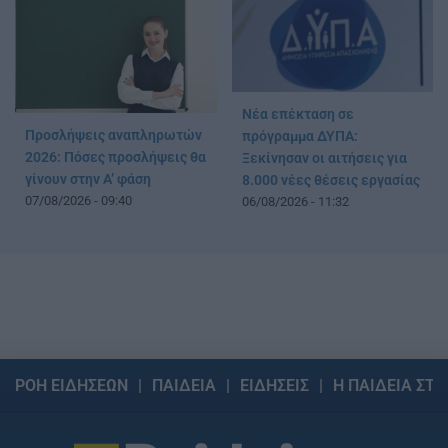
Νέα επέκταση σε
Προσλήψεις αναπληρωτών
πρόγραμμα ΔΥΠΑ:
2026: Πόσες προσλήψεις θα
Ξεκίνησαν οι αιτήσεις για
γίνουν στην Α’ φάση
8.000 νέες θέσεις εργασίας
07/08/2026 - 09:40
06/08/2026 - 11:32
ΡΟΗ ΕΙΔΗΣΕΩΝ
ΠΑΙΔΕΙΑ
ΕΙΔΗΣΕΙΣ
Η ΠΑΙΔΕΙΑ ΣΤΗ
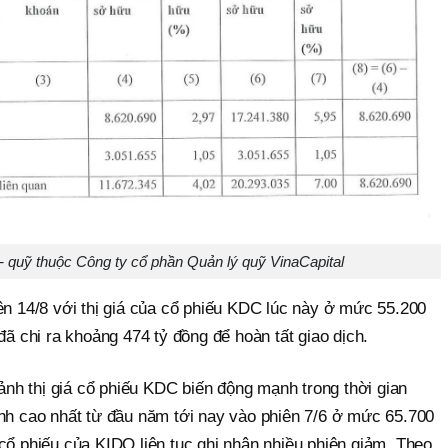
 - quỹ thuộc Công ty cổ phần Quản lý quỹ VinaCapital
ên 14/8 với thị giá của cổ phiếu KDC lúc này ở mức 55.200
đã chi ra khoảng 474 tỷ đồng để hoàn tất giao dịch.
cảnh thị giá cổ phiếu KDC biến động mạnh trong thời gian
ỉnh cao nhất từ đầu năm tới nay vào phiên 7/6 ở mức 65.700
cổ phiếu của KIDO liên tục ghi nhận nhiều phiên giảm. Theo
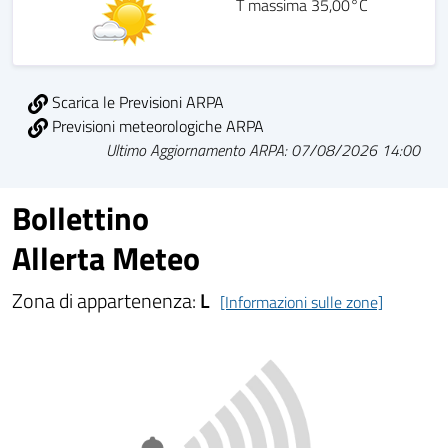
T massima 35,00°C
Scarica le Previsioni ARPA
Previsioni meteorologiche ARPA
Ultimo Aggiornamento ARPA: 07/08/2026 14:00
Bollettino
Allerta Meteo
Zona di appartenenza:
L
[Informazioni sulle zone]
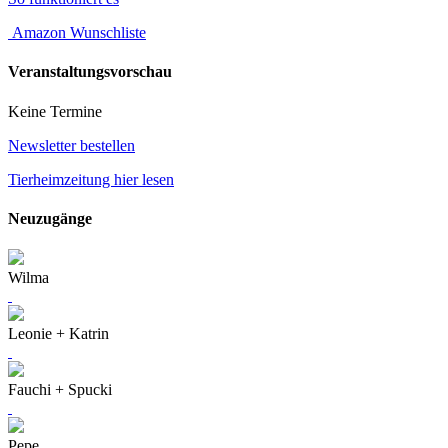
Amazon Wunschliste
Veranstaltungsvorschau
Keine Termine
Newsletter bestellen
Tierheimzeitung hier lesen
Neuzugänge
Wilma
Leonie + Katrin
Fauchi + Spucki
Pepe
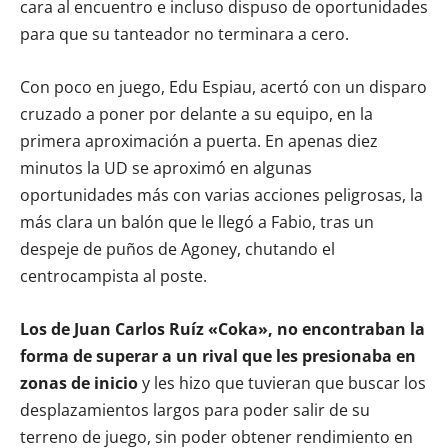
cara al encuentro e incluso dispuso de oportunidades
para que su tanteador no terminara a cero.
Con poco en juego, Edu Espiau, acertó con un disparo
cruzado a poner por delante a su equipo, en la
primera aproximación a puerta. En apenas diez
minutos la UD se aproximó en algunas
oportunidades más con varias acciones peligrosas, la
más clara un balón que le llegó a Fabio, tras un
despeje de puños de Agoney, chutando el
centrocampista al poste.
Los de Juan Carlos Ruíz «Coka», no encontraban la
forma de superar a un rival que les presionaba en
zonas de inicio
y les hizo que tuvieran que buscar los
desplazamientos largos para poder salir de su
terreno de juego, sin poder obtener rendimiento en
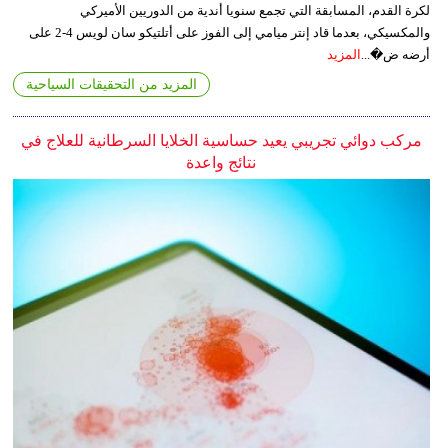
لكرة القدم، المسابقة التي تجمع سنويا أندية من الدوريين الأميركي
والمكسيكي، بعدما قاد إنتر ميامي إلى الفوز على أتلتيكو سان لويس 4-2 على
أرضه ض�...
المزيد
المزيد من التحقيقات السياحية
مركب دوائي تجريبي يعيد حساسية الخلايا السرطانية للعلاج في
نتائج واعدة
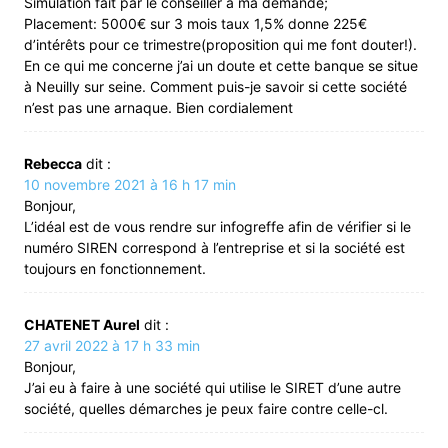
Simulation fait par le conseiller à ma demande;
Placement: 5000€ sur 3 mois taux 1,5% donne 225€
d’intérêts pour ce trimestre(proposition qui me font douter!).
En ce qui me concerne j’ai un doute et cette banque se situe
à Neuilly sur seine. Comment puis-je savoir si cette société
n’est pas une arnaque. Bien cordialement
Rebecca
dit :
10 novembre 2021 à 16 h 17 min
Bonjour,
L’idéal est de vous rendre sur infogreffe afin de vérifier si le
numéro SIREN correspond à l’entreprise et si la société est
toujours en fonctionnement.
CHATENET Aurel
dit :
27 avril 2022 à 17 h 33 min
Bonjour,
J’ai eu à faire à une société qui utilise le SIRET d’une autre
société, quelles démarches je peux faire contre celle-cl.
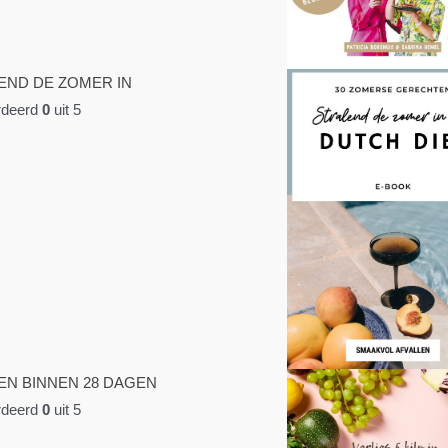
END DE ZOMER IN
deerd
0
uit 5
EN BINNEN 28 DAGEN
deerd
0
uit 5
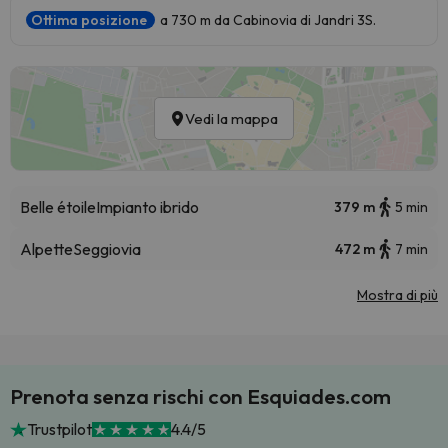
Ottima posizione
a 730 m da Cabinovia di Jandri 3S.
Vedi la mappa
Belle étoile
Impianto ibrido
379 m
5 min
Alpette
Seggiovia
472 m
7 min
Mostra di più
Prenota senza rischi con Esquiades.com
Trustpilot
4.4/5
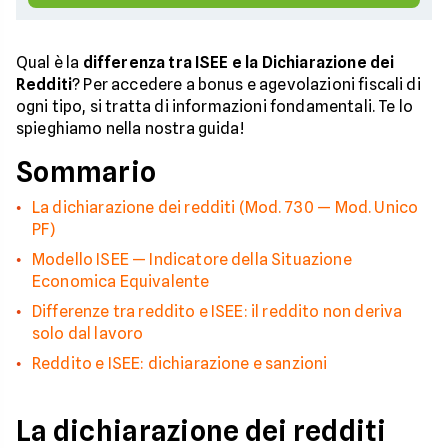
Qual è la
differenza tra ISEE e la Dichiarazione dei
Redditi
? Per accedere a bonus e agevolazioni fiscali di
ogni tipo, si tratta di informazioni fondamentali. Te lo
spieghiamo nella nostra guida!
Sommario
La dichiarazione dei redditi (Mod. 730 — Mod. Unico
PF)
Modello ISEE — Indicatore della Situazione
Economica Equivalente
Differenze tra reddito e ISEE: il reddito non deriva
solo dal lavoro
Reddito e ISEE: dichiarazione e sanzioni
La dichiarazione dei redditi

==========

Job ▸
List as JSON strings every line of the entries above, beginning with the line that contains "T massima 35,00°C" and ending with the line that contains "terreno de juego, sin", one string per line. Skip blank lines and leave the pictures out.

Answer section ▸
[
  "T massima 35,00°C",
  "Scarica le Previsioni ARPA",
  "Previsioni meteorologiche ARPA",
  "Ultimo Aggiornamento ARPA: 07/08/2026 14:00",
  "Bollettino",
  "Allerta Meteo",
  "Zona di appartenenza:",
  "L",
  "[Informazioni sulle zone]",
  "Amazon Wunschliste",
  "Veranstaltungsvorschau",
  "Keine Termine",
  "Newsletter bestellen",
  "Tierheimzeitung hier lesen",
  "Neuzugänge",
  "Wilma",
  "Leonie + Katrin",
  "Fauchi + Spucki",
  "Pepe",
  "cara al encuentro e incluso dispuso de oportunidades",
  "para que su tanteador no terminara a cero.",
  "Con poco en juego, Edu Espiau, acertó con un disparo",
  "cruzado a poner por delante a su equipo, en la",
  "primera aproximación a puerta. En apenas diez",
  "minutos la UD se aproximó en algunas",
  "oportunidades más con varias acciones peligrosas, la",
  "más clara un balón que le llegó a Fabio, tras un",
  "despeje de puños de Agoney, chutando el",
  "centrocampista al poste.",
  "Los de Juan Carlos Ruíz «Coka», no encontraban la",
  "forma de superar a un rival que les presionaba en",
  "zonas de inicio",
  "y les hizo que tuvieran que buscar los",
  "desplazamientos largos para poder salir de su",
  "terreno de juego, sin poder obtener rendimiento en"
]